If you want to know why I ended up spending almost a week in the small Northern town of #ChiangRai, all you need to do is see these photos! It has some of the best #temples in #Thailand. Most people rush to see the White temple, Black House and Blue temple. #WatMingMuang is why I encourage you to #traveldeeper. #temple #Thailand
Always look up at Thai temples – the roof ridge is decorated with 34 swan figures.
Luang Phor Phra Sri Ming Muang
The ancient Buddha image stored at the temple is ‘Luang Phor Phra Sri Ming Muang’. The ancient stucco Buddha image is over 400 years old. The rays of light stream from the hair bun of Buddha’s head in a lotus shape, carved from semi precious gemstones.
Ming Muang Stupa
Head round to the back of the temple to see the Myanmar influences on the Ming Muang Stupa (Chedi). It houses the relics of Chao Nang Talamae Sri.
Sacred Water Well ‘Chang Mub’
It is believed that Chang Mub is an ancient water well, used to bring travellers good fortune before a long journey.
Visiting Chiang Rai?
The Elephant Temple is walkable from the centre of Chiang Rai (see directions on TripAdvisor)

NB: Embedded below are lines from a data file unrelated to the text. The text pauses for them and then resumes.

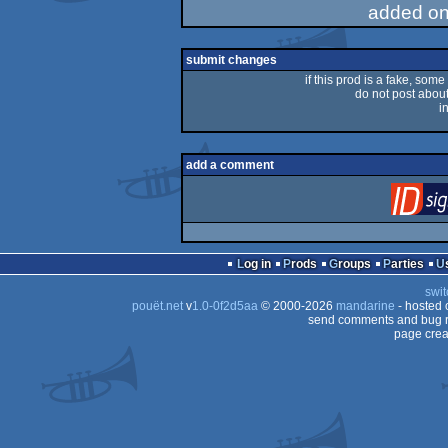
added on
submit changes
if this prod is a fake, some
do not post about 
i
add a comment
Log in
Prods
Groups
Parties
swit
pouët.net
v
1.0-0f2d5aa
© 2000-2026
mandarine
- hosted
send comments and bug r
page crea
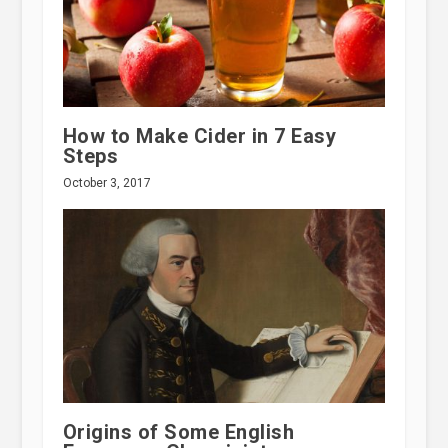
How to Make Cider in 7 Easy
Steps
October 3, 2017
Origins of Some English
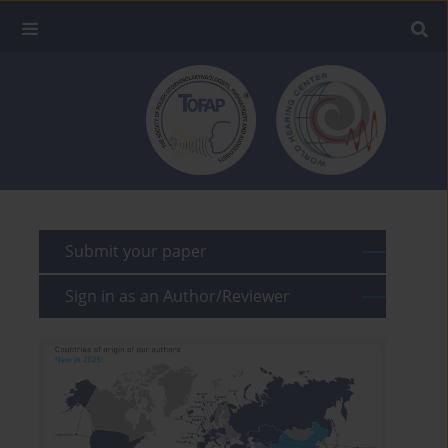
Submit your paper
Sign in as an Author/Reviewer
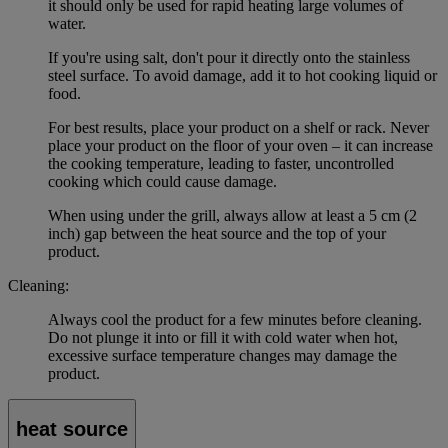
it should only be used for rapid heating large volumes of
water.
If you're using salt, don't pour it directly onto the stainless
steel surface. To avoid damage, add it to hot cooking liquid or
food.
For best results, place your product on a shelf or rack. Never
place your product on the floor of your oven – it can increase
the cooking temperature, leading to faster, uncontrolled
cooking which could cause damage.
When using under the grill, always allow at least a 5 cm (2
inch) gap between the heat source and the top of your
product.
Cleaning:
Always cool the product for a few minutes before cleaning.
Do not plunge it into or fill it with cold water when hot,
excessive surface temperature changes may damage the
product.
heat source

Where to stay – Connect Hostel
What to wear when Visiting Temples in Thailand
What should you wear when visiting temples in Thailand? Dress conservatively when visiting temples in Thailand. Wear trousers or a long skirt and cover shoulders.
A scarf is a good thing to have handy in Thailand as you can use it to cover yourself if you are wearing a vest top or maxi dress. Men should avoid shorts and wear t-shirts or a smart-casual shirt.
You will need to remove your shoes before going up the temple steps so wear some comfortable sandals or shoes that you can slip on and off. Birkenstocks are a good option.